Two MultiCluster models

There are two different ways to share resources between clusters using MultiCluster. These models can be combined, for example, Cluster1 forwards jobs to Cluster2 using the job forwarding model, and Cluster2 borrows resources from Cluster3 using the resource leasing model.

Job forwarding model

In this model, the cluster that is starving for resources sends jobs over to the cluster that has resources to spare. To work together, two clusters must set up compatible send-jobs and receive-jobs queues.

With this model, scheduling of MultiCluster jobs is a process with two scheduling phases: the submission cluster selects a suitable remote receive-jobs queue, and forwards the job to it; then the execution cluster selects a suitable host and dispatches the job to it. This method automatically favors local hosts; a MultiCluster send-jobs queue always attempts to find a suitable local host before considering a receive-jobs queue in another cluster.

Resource leasing model

In this model, the cluster that is starving for resources takes resources away from the cluster that has resources to spare. To work together, the provider cluster must “export” resources to the consumer, and the consumer cluster must configure a queue to use those resources.

In this model, each cluster schedules work on a single system image, which includes both borrowed hosts and local hosts.

Choosing a model

Consider your own goals and priorities when choosing the best resource-sharing model for your site.

  • The job forwarding model can make resources available to jobs from multiple clusters, this flexibility allows maximum throughput when each cluster’s resource usage fluctuates. The resource leasing model can allow one cluster exclusive control of a dedicated resource, this can be more efficient when there is a steady amount of work.

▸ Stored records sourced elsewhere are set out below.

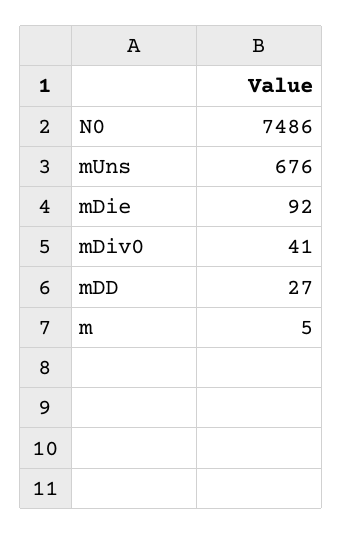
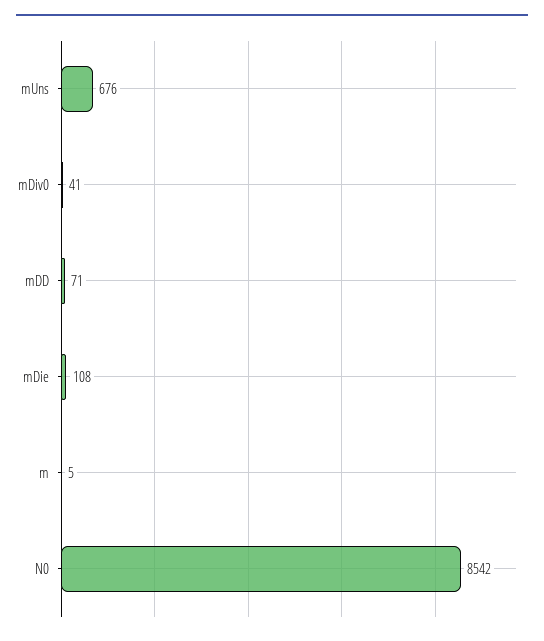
  {
-   "N0": 7486,
+   "N0": 8542,
    "mUns": 676,
-   "mDie": 92,
+   "mDie": 108,
    "mDiv0": 41,
-   "mDD": 27,
+   "mDD": 71,
    "m": 5
  }

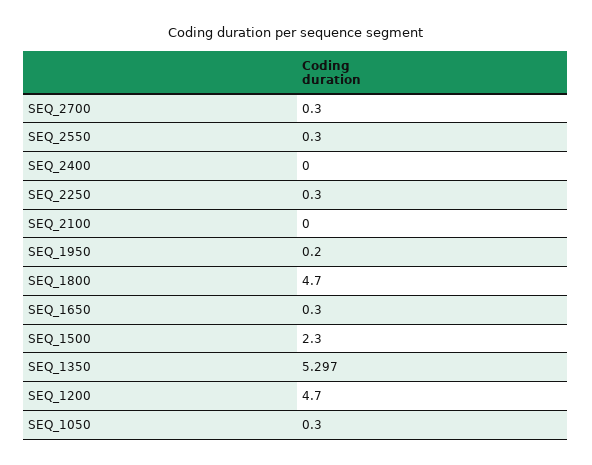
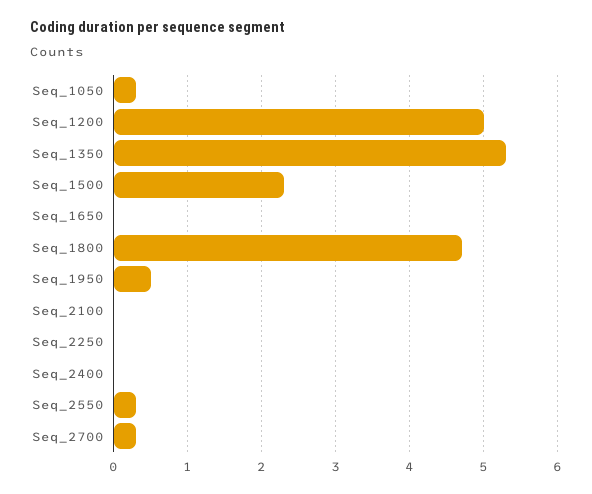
  {
    "SEQ_2700": 0.3,
    "SEQ_2550": 0.3,
    "SEQ_2400": 0,
-   "SEQ_2250": 0.3,
+   "SEQ_2250": 0,
    "SEQ_2100": 0,
-   "SEQ_1950": 0.2,
+   "SEQ_1950": 0.5,
    "SEQ_1800": 4.7,
-   "SEQ_1650": 0.3,
+   "SEQ_1650": 0,
    "SEQ_1500": 2.3,
    "SEQ_1350": 5.297,
-   "SEQ_1200": 4.7,
+   "SEQ_1200": 5,
    "SEQ_1050": 0.3
  }

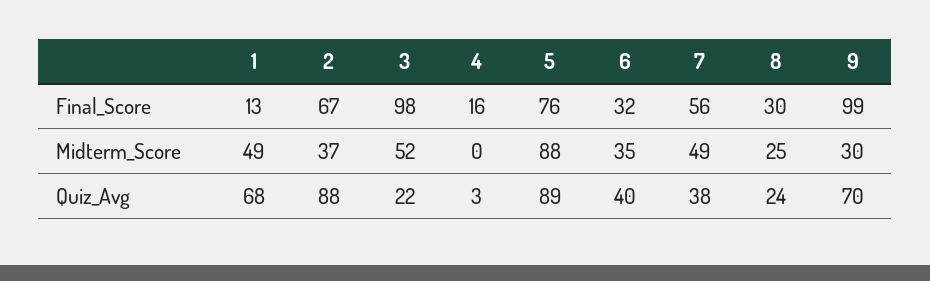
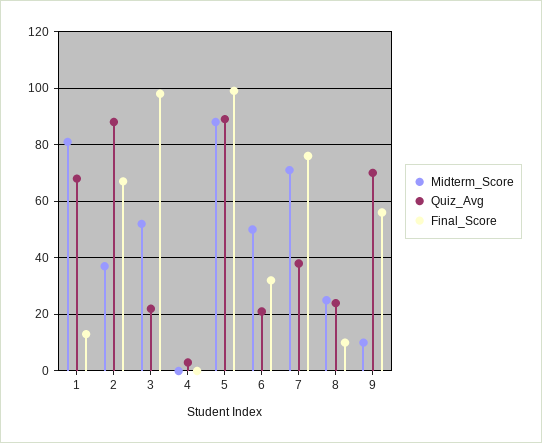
  {
    "Final_Score": {
      "1": 13,
      "2": 67,
      "3": 98,
-     "4": 16,
+     "4": 0,
-     "5": 76,
+     "5": 100,
      "6": 32,
-     "7": 56,
+     "7": 75,
-     "8": 30,
+     "8": 10,
-     "9": 99
+     "9": 55
    },
    "Midterm_Score": {
-     "1": 49,
+     "1": 80,
      "2": 37,
      "3": 52,
      "4": 0,
      "5": 88,
-     "6": 35,
+     "6": 50,
-     "7": 49,
+     "7": 70,
      "8": 25,
-     "9": 30
+     "9": 10
    },
    "Quiz_Avg": {
      "1": 68,
      "2": 88,
      "3": 22,
      "4": 3,
      "5": 89,
-     "6": 40,
+     "6": 20,
      "7": 38,
      "8": 24,
      "9": 70
    }
  }

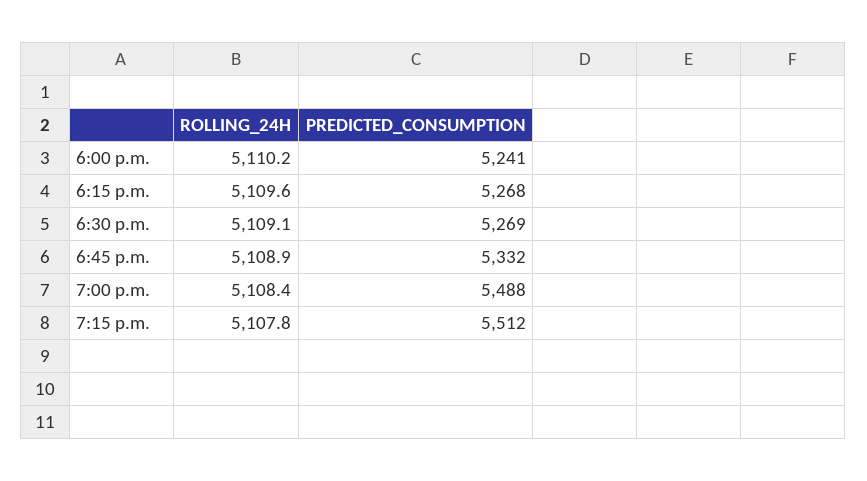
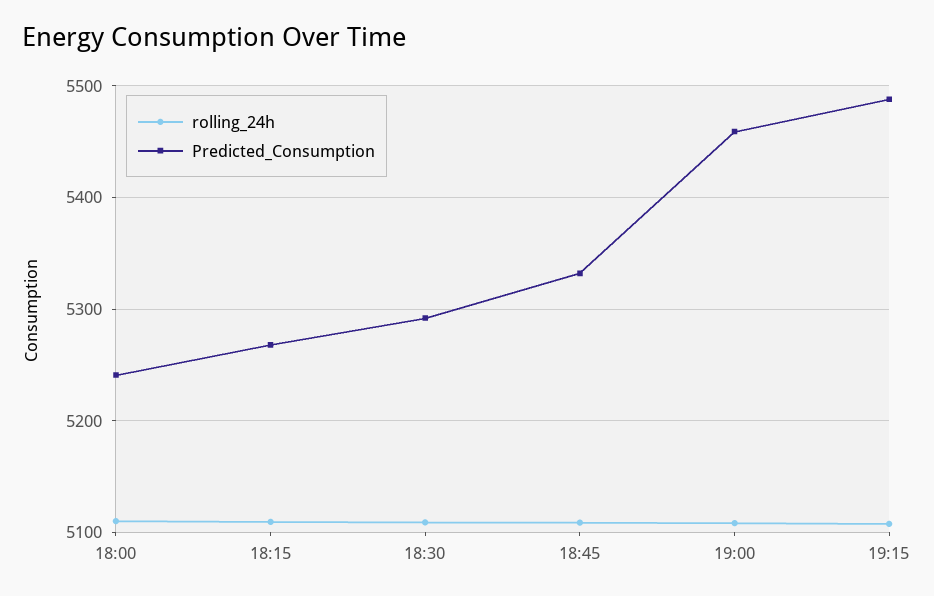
  {
    "ROLLING_24H": {
      "6:00 p.m.": 5110.2,
      "6:15 p.m.": 5109.6,
      "6:30 p.m.": 5109.1,
      "6:45 p.m.": 5108.9,
      "7:00 p.m.": 5108.4,
      "7:15 p.m.": 5107.8
    },
    "PREDICTED_CONSUMPTION": {
      "6:00 p.m.": 5241,
      "6:15 p.m.": 5268,
-     "6:30 p.m.": 5269,
+     "6:30 p.m.": 5290,
      "6:45 p.m.": 5332,
-     "7:00 p.m.": 5488,
+     "7:00 p.m.": 5460,
-     "7:15 p.m.": 5512
+     "7:15 p.m.": 5490
    }
  }

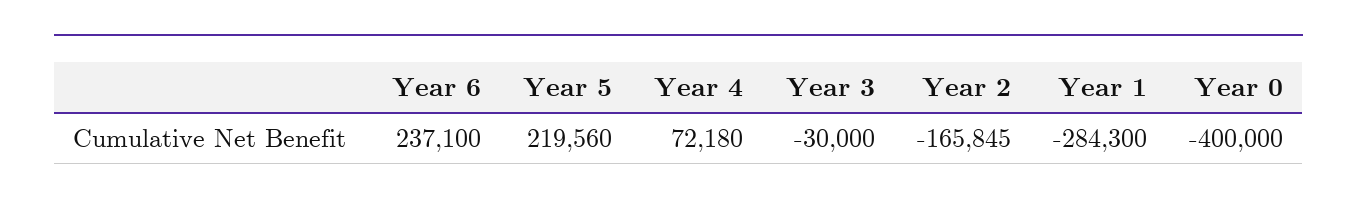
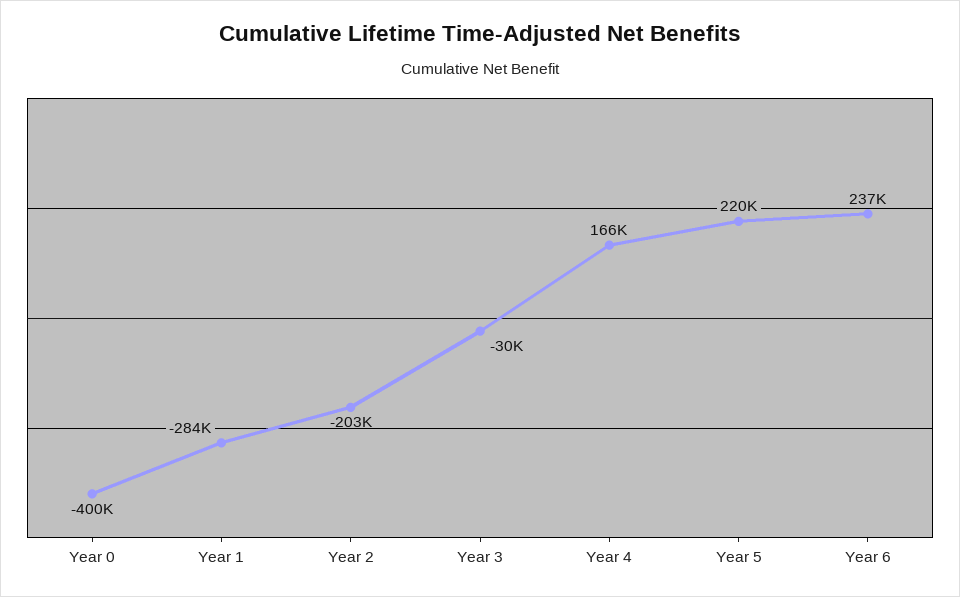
  {
    "Year 6": 237100,
    "Year 5": 219560,
-   "Year 4": 72180,
+   "Year 4": 166000,
    "Year 3": -30000,
-   "Year 2": -165845,
+   "Year 2": -203000,
    "Year 1": -284300,
    "Year 0": -400000
  }

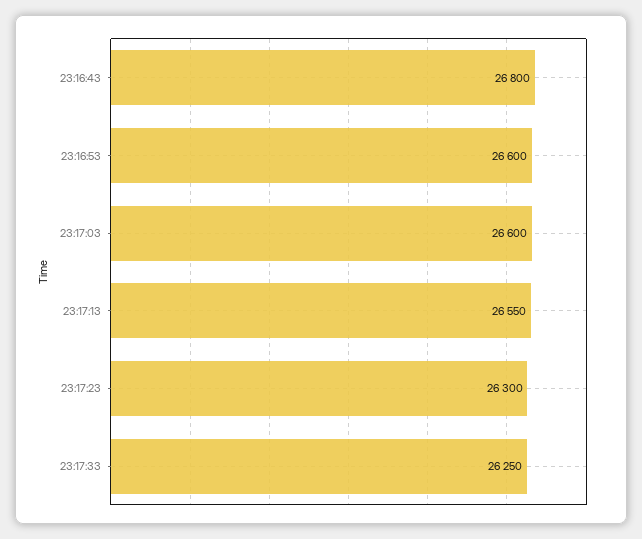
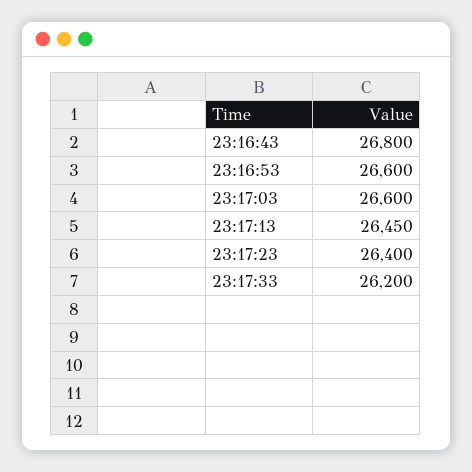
  {
    "23:16:43": 26800,
    "23:16:53": 26600,
    "23:17:03": 26600,
-   "23:17:13": 26550,
+   "23:17:13": 26450,
-   "23:17:23": 26300,
+   "23:17:23": 26400,
-   "23:17:33": 26250
+   "23:17:33": 26200
  }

  • The lease model is the most transparent to users and supports the same scheduling features as a single cluster.

  • The job forwarding model has a single point of administration, while the lease model shares administration between provider and consumer clusters.

Resizable jobs

Resizable jobs across MultiCluster clusters is not supported. This implies following behaviors:

  • For the forwarding model, once job is forwarded to remote cluster, job is not autoresizable.

  • For the lease model, the initial allocation for the job may contain lease hosts. But once the job allocation includes a leased host, LSF does not generate a pending allocation request. LSF does not allocate any leased hosts to pending allocation requests.

  • You cannot run bresize commands to grow or shrink allocations from submission clusters in either lease model or job forwarding model

Only bresize release is supported in the job forwarding model from execution cluster:

  • The submission cluster does log all events related to bresize release in submission cluster lsb.events file

  • The submission cluster logs JOB_RESIZE events into lsb.acct file after the allocation is changed.

  • Users should be able to view allocation changes from submission cluster through bjobs, bhist and bacct, busers, bqueues etc.